Du Puy jusqu’à St Jacques on traverse les paysages les plus variés et en cela le Chemin est un peu l’image de notre vie.
Il y a des étapes plus longues et d’autres plus courtes. Il y a des passages où la végétation est luxuriante et l’air rempli de suaves parfums. Parfois le Chemin est facile et tout semble merveilleux. A d’autres moments le paysage est désolé, c’est la pluie qui s’en mêle et on n’a les pieds dans la boue. Et pourtant, il faut continuer de marcher.
Parfois, on marche dans des paysages de rêve et on se croirait au paradis. Mais à d’autres moments le chemin est difficile, il y a des pierres sous les pieds, on a faim, on a soif, on a des ampoules, on est fatigué, on marche dans le brouillard ou dans la nuit. (Tous les matins je partais bien avant le lever du jour cherchant le fléchage une torche à la main.) Mais on continue de marcher.
Il y a des gîtes très confortables ou rien ne manque et il y en a de plus pauvres où l’on est au moins à l’abri. Parfois il faudra se contenter de dormir sur le sol... ou dans un pré !
Qu’est-ce qui se profilait au détour du Chemin ? Quel temps allait-il faire ? Quel paysage allais-je découvrir ? Qu’allait-il m’arriver ? Qui allais-je rencontrer ? Où dormirais-je le soir ? Le pèlerin est essentiellement un homme qui découvre, qui accueille, et qui rend grâce.

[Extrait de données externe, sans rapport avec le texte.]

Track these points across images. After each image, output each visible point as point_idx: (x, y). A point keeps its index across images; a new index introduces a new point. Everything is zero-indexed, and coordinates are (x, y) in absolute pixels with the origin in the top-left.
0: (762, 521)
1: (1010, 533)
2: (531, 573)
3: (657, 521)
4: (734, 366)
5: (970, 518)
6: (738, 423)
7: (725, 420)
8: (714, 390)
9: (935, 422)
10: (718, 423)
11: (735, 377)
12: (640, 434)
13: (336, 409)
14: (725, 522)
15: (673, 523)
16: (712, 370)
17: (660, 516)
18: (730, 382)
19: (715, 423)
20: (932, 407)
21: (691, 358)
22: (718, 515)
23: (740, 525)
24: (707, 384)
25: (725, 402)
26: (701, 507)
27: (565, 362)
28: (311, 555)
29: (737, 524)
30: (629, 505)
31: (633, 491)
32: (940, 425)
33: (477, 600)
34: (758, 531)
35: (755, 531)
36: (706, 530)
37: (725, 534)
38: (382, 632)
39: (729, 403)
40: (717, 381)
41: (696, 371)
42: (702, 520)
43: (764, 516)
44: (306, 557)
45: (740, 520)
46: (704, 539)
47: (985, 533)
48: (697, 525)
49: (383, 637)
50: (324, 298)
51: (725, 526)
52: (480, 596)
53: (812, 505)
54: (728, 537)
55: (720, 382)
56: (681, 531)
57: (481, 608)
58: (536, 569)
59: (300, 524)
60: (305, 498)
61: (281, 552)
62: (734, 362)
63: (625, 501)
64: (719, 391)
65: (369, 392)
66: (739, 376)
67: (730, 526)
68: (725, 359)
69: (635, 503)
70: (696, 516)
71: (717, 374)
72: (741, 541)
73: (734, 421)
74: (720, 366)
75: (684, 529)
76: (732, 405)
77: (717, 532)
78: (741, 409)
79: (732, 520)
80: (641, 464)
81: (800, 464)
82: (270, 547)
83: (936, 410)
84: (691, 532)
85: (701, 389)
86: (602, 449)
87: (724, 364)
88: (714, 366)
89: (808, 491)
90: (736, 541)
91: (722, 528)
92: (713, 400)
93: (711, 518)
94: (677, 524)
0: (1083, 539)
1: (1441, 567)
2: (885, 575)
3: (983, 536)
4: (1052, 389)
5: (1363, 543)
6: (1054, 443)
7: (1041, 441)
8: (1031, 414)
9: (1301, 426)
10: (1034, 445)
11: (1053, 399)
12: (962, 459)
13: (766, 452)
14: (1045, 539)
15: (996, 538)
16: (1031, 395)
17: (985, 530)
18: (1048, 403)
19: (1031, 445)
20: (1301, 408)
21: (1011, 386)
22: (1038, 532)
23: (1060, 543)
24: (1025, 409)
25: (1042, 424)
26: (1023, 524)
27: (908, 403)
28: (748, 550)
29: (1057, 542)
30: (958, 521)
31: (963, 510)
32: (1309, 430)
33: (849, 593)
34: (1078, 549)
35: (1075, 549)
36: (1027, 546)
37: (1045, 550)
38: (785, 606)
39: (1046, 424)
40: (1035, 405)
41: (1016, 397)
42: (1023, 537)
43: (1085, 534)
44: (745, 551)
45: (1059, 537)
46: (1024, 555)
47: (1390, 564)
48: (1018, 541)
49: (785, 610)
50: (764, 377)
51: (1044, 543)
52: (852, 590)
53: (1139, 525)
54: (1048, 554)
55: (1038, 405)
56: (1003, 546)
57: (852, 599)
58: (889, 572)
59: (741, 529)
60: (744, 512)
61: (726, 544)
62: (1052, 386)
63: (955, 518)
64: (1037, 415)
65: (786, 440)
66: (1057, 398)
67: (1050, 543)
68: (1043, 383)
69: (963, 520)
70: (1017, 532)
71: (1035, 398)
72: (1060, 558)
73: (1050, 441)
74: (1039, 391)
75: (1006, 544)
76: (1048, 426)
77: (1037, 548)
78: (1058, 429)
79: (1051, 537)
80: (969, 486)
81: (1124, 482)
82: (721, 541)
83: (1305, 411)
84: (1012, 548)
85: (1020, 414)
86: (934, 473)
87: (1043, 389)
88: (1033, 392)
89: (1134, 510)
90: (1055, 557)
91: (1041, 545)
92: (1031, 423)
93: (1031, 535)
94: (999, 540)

Car ce Chemin est un lieu qui sans cesse nous surprend, bien souvent nous émerveille et jamais ne correspond à notre logique.
Ce sentiment m’a beaucoup habité. Ayant quitté pour quelques semaines ma vie de travail, je me suis trouvé plongé, immergé dans un univers qui n’était plus du tout rationnel.

Plus d’agenda, plus de rendez-vous, plus d’urgences, plus de réunions (chouette !) plus de priorités, plus de voiture à conduire.
Aller d’un point à un autre en évitant au maximum toutes les routes goudronnées ce qui impliquait un itinéraire qui parfois se plaisait à rajouter les obstacles et les kilomètres, décrivant des boucles invraisemblables, se plaisant à tourner le dos à la direction qu’il reprendrait plus loin, descendant au fond des ravins pour avoir le plaisir de les remonter... comme si le Chemin voulait se jouer des désirs du pèlerin, exercer sa patience, lui apprendre à plus s’abandonner.
Et lorsque j’ai voulu jouer au plus malin, ce n’est pas moi qui ai gagné. Je raconterai pour exemple une petite anecdote :
J’ ai eu, durant quelques étapes, un compagnon de route qui s’appelait Gilbert. C’était un Belge Flamand, grand habitué de la randonnée. Nous faisions route ensemble quelque part dans le Béarn. En regardant attentivement notre carte, nous avions remarqué qu’il était possible, en quittant le GR, de continuer tout droit et de gagner ainsi du temps en prenant ce qui était censé constituer un raccourci. D’après la carte cela nous semblait très évident. C’était l’affaire d’un kilomètre au grand maximum.
Seulement voilà, au bout de quelques centaines de mètres une chaîne barrait le chemin avec un écriteau indiquant : " propriété privée, défense d’entrer ". Ne voyant pas dans l’immédiat matière à violer une quelconque intimité, j’insistai pour aller au delà de cette barrière ce qui, soit dit en passant, cadre très mal avec l’esprit du pèlerin.
Le chemin semblait s’effacer à mesure que nous avancions. Très rapidement nous nous trouvâmes au milieu d’un bois touffu, envahi par les ronces et les broussailles, ayant perdu tout sens de l’orientation. Ce n’est qu’après deux heures d’une marche pénible que nous avons pu retrouver le Chemin dont nous nous étions totalement écartés.
Ce fut une leçon. Oui Seigneur, non pas ma volonté, mais Ta volonté.
Ce Chemin, non pas mon chemin à moi mais le vrai Chemin de St Jacques, voulait donc m’attirer ailleurs que dans l’univers rationnel et froid d’une logique d’efficacité. Espérons que les 1600 km auront été suffisants pour qu’enfin j’en sois pénétré.